▶ Directions:
Reproduce the passage of the text on convolutional neural networks from "3. **Efficiency**: CNNs" up to and including "textures -> objects)", without altering any character.

▶ Text under study:
————

1. **Vision Transformers (ViT)**: Use CNN-like patch embeddings
   - Input image is divided into patches (like conv kernels)
   - Some architectures combine CNNs with transformers

2. **Hybrid architectures**: 
   - ConvNeXt (2022): Modernized ResNet matches ViT performance
   - Combines CNN efficiency with transformer-inspired design

3. **Efficiency**: CNNs are faster and more parameter-efficient for many vision tasks

4. **Inductive biases**: CNNs have built-in assumptions (locality, translation invariance) that help on images

### Key Concepts to Remember

**Why CNNs work**:
- Exploit spatial structure through local connectivity
- Parameter sharing reduces overfitting
- Hierarchical feature learning (edges -> textures -> objects)

**When to use CNNs**:
- Image classification, detection, segmentation
- Any spatial data (medical images, satellite imagery)
- When efficiency matters (mobile devices)

**Connection to transformers**:
- Both build hierarchical representations
- Transformers replace local connectivity with attention
- Hybrid approaches combine strengths of both

## Mini Exercises

Test your understanding with these exercises.

### Exercise 1: Calculate Output Dimensions

Given an input of size 64×64 and a conv layer with:
- kernel_size=5
- stride=2
- padding=2

What is the output size?

Formula: output_size = (input_size + 2×padding - kernel_size) / stride + 1

In [None]:
# YOUR CODE HERE
# Calculate the output size


# SOLUTION (run to reveal)

————

▶ Listed records:
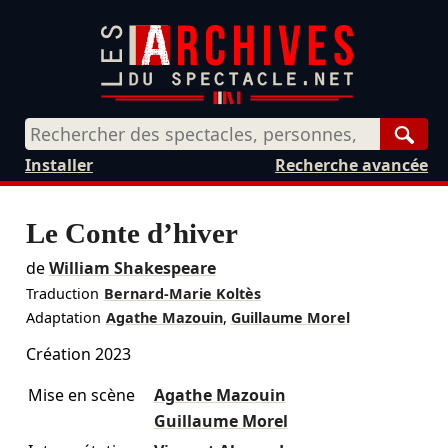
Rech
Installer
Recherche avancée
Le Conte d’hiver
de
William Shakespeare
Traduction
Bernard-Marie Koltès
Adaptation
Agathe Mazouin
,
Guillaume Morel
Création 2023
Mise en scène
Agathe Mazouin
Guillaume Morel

————

▶ Result of this task:
3. **Efficiency**: CNNs are faster and more parameter-efficient for many vision tasks

4. **Inductive biases**: CNNs have built-in assumptions (locality, translation invariance) that help on images

### Key Concepts to Remember

**Why CNNs work**:
- Exploit spatial structure through local connectivity
- Parameter sharing reduces overfitting
- Hierarchical feature learning (edges -> textures -> objects)